The World Meteorological Organization now warns that the developing 2026/2027 event has a 65 percent probability of reaching Super El Nino strength. The mechanisms are well understood. Warmer Pacific waters shift atmospheric circulation patterns, weakening the Indian monsoon, intensifying tropical cyclones in the Pacific and Atlantic basins, and altering rainfall timing across Africa, Australia, and the Americas.

For supply chains, this is not a weather forecast. It is a structural threat map. The monsoon failure that disrupts India will also dry out the Panama Canal watershed, increase hurricane frequency in the Gulf of Mexico, and delay the Australian wheat harvest. These are not independent events. They are the same planetary mechanism expressing itself in different regions.

Abstract glowing red warning lines on dark world map silhouette
Abstract glowing red warning lines on a dark world map silhouette, representing climate disruption to global trade routes. Image generated via Stability AI.

One Logistics Manager, One Decision

Ravi Sharma manages inbound logistics for a pharmaceutical manufacturer outside Mumbai. His factory depends on five active pharmaceutical ingredients sourced through Nhava Sheva. When the port shut down, he had 18 days of inventory on hand. By the time his containers cleared customs three weeks later, he was down to four days of stock and facing production lines that were minutes from stopping.

Sharma did not need a climate model to tell him this was coming. He could see the monsoon forecast. He knew his inventory coverage. What he did not have was permission to act. His company's risk protocol required board approval for any expedited freight spend above $50,000. The approval took five days. By then, the containers were already on the water and the port was already closed.

The human cost of a supply chain not stress-tested for climate exposure is not abstract. It is a logistics manager who saw the disruption coming and could not move fast enough to stop it. It is a hospital that has to explain why the antibiotics are delayed. It is a factory worker sent home without pay because the raw materials did not arrive.

Stress Test Your Exposure Before the Next Storm

The monsoon season in India runs until September. The Atlantic hurricane season peaks in September and October. The Super El Nino is expected to intensify through the fourth quarter of 2026. There is a narrow window to act.

Start with three questions. First, which ports, routes, and suppliers in your network lie in El Nino exposed regions, the Indian subcontinent, Southeast Asia, Southern Africa, the Panama Canal catchment, and the Gulf of Mexico coast. Second, how many days of inventory buffer do you hold at each node and what happens when the buffer runs out. Third, who in your organisation has the authority to authorise emergency logistics spend without a committee meeting.

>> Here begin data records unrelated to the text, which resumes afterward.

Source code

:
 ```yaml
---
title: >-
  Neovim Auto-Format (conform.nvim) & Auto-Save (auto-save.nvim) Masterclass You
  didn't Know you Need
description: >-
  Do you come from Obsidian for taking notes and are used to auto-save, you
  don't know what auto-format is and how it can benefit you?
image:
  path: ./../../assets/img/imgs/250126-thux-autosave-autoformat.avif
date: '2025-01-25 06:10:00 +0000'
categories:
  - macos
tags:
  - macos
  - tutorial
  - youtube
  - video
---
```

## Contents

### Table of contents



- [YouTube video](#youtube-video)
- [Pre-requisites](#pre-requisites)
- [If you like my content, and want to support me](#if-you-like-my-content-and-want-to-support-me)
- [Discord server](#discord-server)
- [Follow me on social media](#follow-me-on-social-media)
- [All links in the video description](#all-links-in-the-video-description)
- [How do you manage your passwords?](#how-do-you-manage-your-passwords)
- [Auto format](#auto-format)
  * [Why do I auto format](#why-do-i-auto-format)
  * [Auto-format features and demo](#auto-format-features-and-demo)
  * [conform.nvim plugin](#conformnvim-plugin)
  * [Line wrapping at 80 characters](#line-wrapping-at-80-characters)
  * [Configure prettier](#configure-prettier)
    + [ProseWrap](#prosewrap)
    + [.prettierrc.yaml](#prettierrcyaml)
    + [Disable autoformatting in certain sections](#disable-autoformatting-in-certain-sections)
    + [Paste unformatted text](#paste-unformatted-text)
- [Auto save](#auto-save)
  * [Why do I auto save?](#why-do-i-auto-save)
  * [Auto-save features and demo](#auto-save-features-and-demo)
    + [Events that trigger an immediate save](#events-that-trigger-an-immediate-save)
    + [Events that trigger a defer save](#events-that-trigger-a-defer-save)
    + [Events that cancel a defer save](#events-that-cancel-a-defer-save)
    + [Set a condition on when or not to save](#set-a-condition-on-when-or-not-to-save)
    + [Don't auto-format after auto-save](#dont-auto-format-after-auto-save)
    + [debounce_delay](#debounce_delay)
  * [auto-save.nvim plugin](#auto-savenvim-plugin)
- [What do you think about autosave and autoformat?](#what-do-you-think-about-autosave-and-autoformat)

The companies that will survive the 2026/2027 climate cycle are not the ones with the best weather forecasts. They are the ones that have already mapped their climate exposure, built the inventory buffers, and, most importantly, given their operations teams the authority to act before the crisis arrives. The next storm is not hypothetical. It is already forming over the Pacific. Your supply chain may not be ready, but you can start today.